Agency to start safety tracking tool this month
Metro plans to launch a new tracking tool of safety problems in its emergency exit shafts later this month after The Washington Examiner exposed blocked, locked and dark exit shafts left unfixed after multiple inspections.
The transit agency also said Wednesday it has unlocked an exit door at the Congress Heights station, after The Examiner reported the door was locked from the station side that riders would use in an emergency for at least 15 months in 2009 and 2010.
The door had been locked because of security concerns until last week, when The Examiner asked questions about it, Metro spokesman Dan Stessel said. But once top brass was informed of it, he said, the agency had crews install a panic bar on the door so it can be opened from the station side during an emergency, while remaining locked from the outside.
The Examiner had detailed myriad problems found in inspections of Metro’s emergency exits in 2009 and 2010. The transit agency’s inspectors found repeated problems as simple as burned-out lights and as serious as blocked exit doors that didn’t get fixed after multiple inspections. Shrubs grew over exits, equipment was stored in emergency pathways, and 4 inches of mud lined one stairwell.
The agency now plans to discuss the safety issues with its board of directors next week, including what was found in subsequent 2011 and 2012 inspections.
Some problems remain in the 122 emergency exit shafts now in the system, Stessel said, but they are in the “single digits” and the agency is working to resolve them. He added, though, “One is too many.”
The oversight group charged with monitoring Metrorail safety warned Metro in 2007 and 2010 about such problems with the emergency exits not getting fixed after repeated inspections. The Tri-State Oversight Committee told Metro in 2010 to come up with a process to fix safety problems in a timely manner but Metro has yet to launch a planned online tracking tool.

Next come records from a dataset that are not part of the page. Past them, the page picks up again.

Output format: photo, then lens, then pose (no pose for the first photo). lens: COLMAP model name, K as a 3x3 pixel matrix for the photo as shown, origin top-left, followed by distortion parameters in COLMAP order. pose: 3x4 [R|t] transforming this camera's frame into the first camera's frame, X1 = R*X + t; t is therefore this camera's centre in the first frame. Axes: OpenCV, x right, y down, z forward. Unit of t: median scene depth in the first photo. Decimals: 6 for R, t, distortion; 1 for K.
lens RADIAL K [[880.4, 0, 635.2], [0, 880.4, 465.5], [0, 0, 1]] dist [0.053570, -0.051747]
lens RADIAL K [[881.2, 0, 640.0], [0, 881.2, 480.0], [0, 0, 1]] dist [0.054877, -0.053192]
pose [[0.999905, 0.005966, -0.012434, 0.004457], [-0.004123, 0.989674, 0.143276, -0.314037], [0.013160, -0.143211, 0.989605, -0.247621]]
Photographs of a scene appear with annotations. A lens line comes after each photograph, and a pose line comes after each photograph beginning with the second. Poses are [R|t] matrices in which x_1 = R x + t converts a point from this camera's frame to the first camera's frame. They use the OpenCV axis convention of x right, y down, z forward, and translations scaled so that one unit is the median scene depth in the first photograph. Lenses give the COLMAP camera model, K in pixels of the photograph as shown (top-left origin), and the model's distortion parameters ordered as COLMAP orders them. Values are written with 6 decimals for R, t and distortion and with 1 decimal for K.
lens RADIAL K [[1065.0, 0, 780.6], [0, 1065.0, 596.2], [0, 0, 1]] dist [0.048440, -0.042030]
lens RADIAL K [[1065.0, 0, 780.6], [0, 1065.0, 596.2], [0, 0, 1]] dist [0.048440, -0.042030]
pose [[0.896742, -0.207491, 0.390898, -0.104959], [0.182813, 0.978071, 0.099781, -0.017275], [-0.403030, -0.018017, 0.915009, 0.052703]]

Metro told The Examiner last week it would launch the system in the “next few months.” But on Wednesday, Stessel said the agency has been planning to start it on June 23 so that if work orders for safety problems aren’t fixed within 30 days, emails will be sent to managers.
“We did what we said we would do,” Stessel said. “There was no timetable specified.”
TOC Chairman Matt Bassett said documents Metro presented to it last summer led the committee to believe the system had started last June, prompting it to close out the open finding. “We thought it was already done,” he said.
Since The Examiner raised the issue, TOC officials have discussed their concerns with Metro, Bassett said. He said the group plans to continue working with the transit agency over the next few weeks and likely will seek a new safety protocol for what happens when inspectors find safety problems.